Jakoben iktidarının düşüşünden sonra sans-külotların örgütsel birliği ve stratejik bir programı olmaması, devrimci enerjilerinin dağılmasına ve burjuva restorasyonunun zaferine yol açmıştır. Bu dönemde, sans-külotların taleplerini birleştirip iktidarı alacak gelişkinlikte bir sosyalist veya proto-sosyalist öncü parti bulunmuyordu.

Babeuf'ün Eşitler Komplosu’nun programı, yalnızca siyasi eşitliği değil, aynı zamanda özel mülkiyeti tamamen ortadan kaldıran komünist bir toplumsal düzeni hedefliyordu. Hareketin temel talepleri arasında, tüm mülkiyetin kamulaştırılacağı bir "mallar ortaklığı" kurulması ve toplumsal eşitsizliğin kaynağı olarak görülen miras hakkının lağvedilmesi bulunuyordu. Fakat bu hareket, kitlesel bir taban bulamadan hızla yenilgiye uğratılmış ve liderleri idam edilmiştir.

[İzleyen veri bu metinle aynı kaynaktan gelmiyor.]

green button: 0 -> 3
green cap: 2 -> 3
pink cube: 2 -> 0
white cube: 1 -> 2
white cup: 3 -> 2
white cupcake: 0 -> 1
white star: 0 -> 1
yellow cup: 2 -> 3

1848 Haziran Ayaklanması ve Bonapartist Rejimin Kuruluşu

1848 Avrupa devrimleri, işçi sınıfının tarih sahnesine bağımsız bir güç olarak çıktığı ilk büyük devrim yükselişidir. Fransa’da Şubat Devrimi, monarşinin devrilmesiyle sonuçlanmıştır, ancak geçici hükümetin burjuva karakteri, işçi sınıfının taleplerini karşılamaktan uzaktı. Haziran 1848’de Parisli işçilerin ayaklanması, ulusal atölyelerin kapatılmasına karşı bir tepki olarak patlak vermiştir. Marx, bu ayaklanmayı işçi sınıfının burjuvaziye karşı ilk açık sınıf mücadelesi olarak tanımlamıştır. Ancak bu ayaklanmada işçi sınıfına önderlik edecek bir sosyalist parti bulunmuyordu. Sosyalist hareketler, Proudhon’un reformist fikirleri ve Blanqui’nin komplocu taktiklerinin etkisi altındaydı. Gelişmeleri doğru okuyabilen ve örgütsel olarak sağlam ve güçlü bir sosyalist parti/örgütün olmayışı, ayaklanmanın kanlı bir şekilde bastırılmasına engel olabilecek faktörün yokluğu anlamına gelmektedir. Ayaklanmanın yenilgisi, siyasi boşluğu dolduran Louis Napoleon’un 1851 darbesiyle Bonapartist rejimin kurulmasını kolaylaştırmıştır. İşçi sınıfının örgütsüzlüğü burjuvazinin karşı-devrimci hamlelerine zemin hazırlamıştır.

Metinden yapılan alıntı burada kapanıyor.